UA System leaves tuition costs mostly flat

UA System tuition and fees
UA System tuition and fees

Next year's tuition across University of Arkansas System schools will remain the same as this year's for nearly everyone in a rare move prompted by an even rarer global pandemic.

Trustees had recommended the flat tuition and fee rates to chancellors, and a committee approved the proposed flat rates Wednesday.

Rates are unchanged, except for some program increases at the University of Arkansas for Medical Sciences and a few increases and decreases for specific programs of study at other schools.

The resolution allows trustees to change the rates in the fall, for the spring semester, "should the economic condition necessitate such action."

The flat charges are intended to bring some semblance of relief to students and their families who may be experiencing contracting finances because of the coronavirus pandemic's impact on the economy, such as record unemployment.

Colleges are scrambling to recruit students this fall, as surveys nationwide indicate significant hesitation among high school seniors on attending college as intended.

Tuition and fees have been the primary method of increasing revenue as many states -- although not Arkansas, until the coronavirus pandemic -- have been giving their public institutions less money since the last recession.

Still, tuition and fee increases have been a common yearly event in Arkansas.

The University of Arkansas System is the first among the state's six systems or public universities to set tuition and fee rates for the fall. Some boards of trustees have delayed their spring meetings, in part to give administrators more time to project what their financial realities will be in the fall.

However, leadership at other schools, including the Arkansas State University System, has directed chancellors to keep their tuition and fee rates flat in the fall.

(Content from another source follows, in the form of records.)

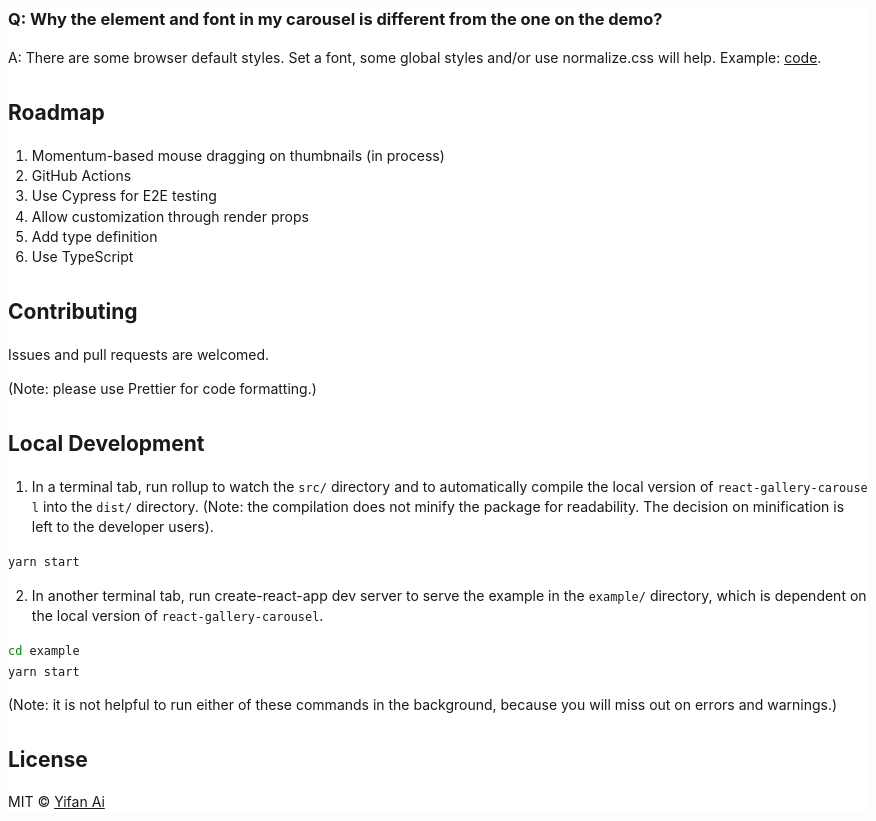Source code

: ### Q: Why the element and font in my carousel is different from the one on the demo?
A: There are some browser default styles. Set a font, some global styles and/or use normalize.css will help. Example: [code](https://yifanai.com/rgcc).

## Roadmap
1. Momentum-based mouse dragging on thumbnails (in process)
2. GitHub Actions
3. Use Cypress for E2E testing
4. Allow customization through render props
5. Add type definition
6. Use TypeScript

## Contributing

Issues and pull requests are welcomed.

(Note: please use Prettier for code formatting.)

## Local Development

1. In a terminal tab, run rollup to watch the `src/` directory and to automatically compile the local version of `react-gallery-carousel` into the `dist/` directory. (Note: the compilation does not minify the package for readability. The decision on minification is left to the developer users).

```bash
yarn start
```

2. In another terminal tab, run create-react-app dev server to serve the example in the `example/` directory, which is dependent on the local version of `react-gallery-carousel`.

```bash
cd example
yarn start
```

(Note: it is not helpful to run either of these commands in the background, because you will miss out on errors and warnings.)

## License

MIT © [Yifan Ai](https://yifanai.com)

The rates approved Thursday for the UA System include some fee increases and decreases for certain academic programs at some institutions, and new room and board rates for the University of Arkansas Community College at Rich Mountain's first dormitories, opening this fall.

The only tuition rate increases would be at UAMS, which has been hit hard financially by the costs of addressing the pandemic and is staring down a $46 million deficit for next year because of increased costs.

There, undergraduate in-state nursing students would pay 3% more per credit hour, $309 instead of $300, and graduate in-state nursing students would pay 4.9% more, $472 per credit hour versus $450 per credit hour. According to the school's proposal to trustees, leaders expect comparable programs at other schools of medicine to also increase "as they have done so in previous years."

Additionally, the school's students in the certified registered nursing anesthetists program, viewed as having high earning potential, would pay tuition for the first time. They would pay a per-semester tuition of $22,002 if they are in-state students, and $33,000 if they are out-of-state students. That also would come with a new $1,000 enrollment deposit and a $275 liability insurance fee paid during the fall semester.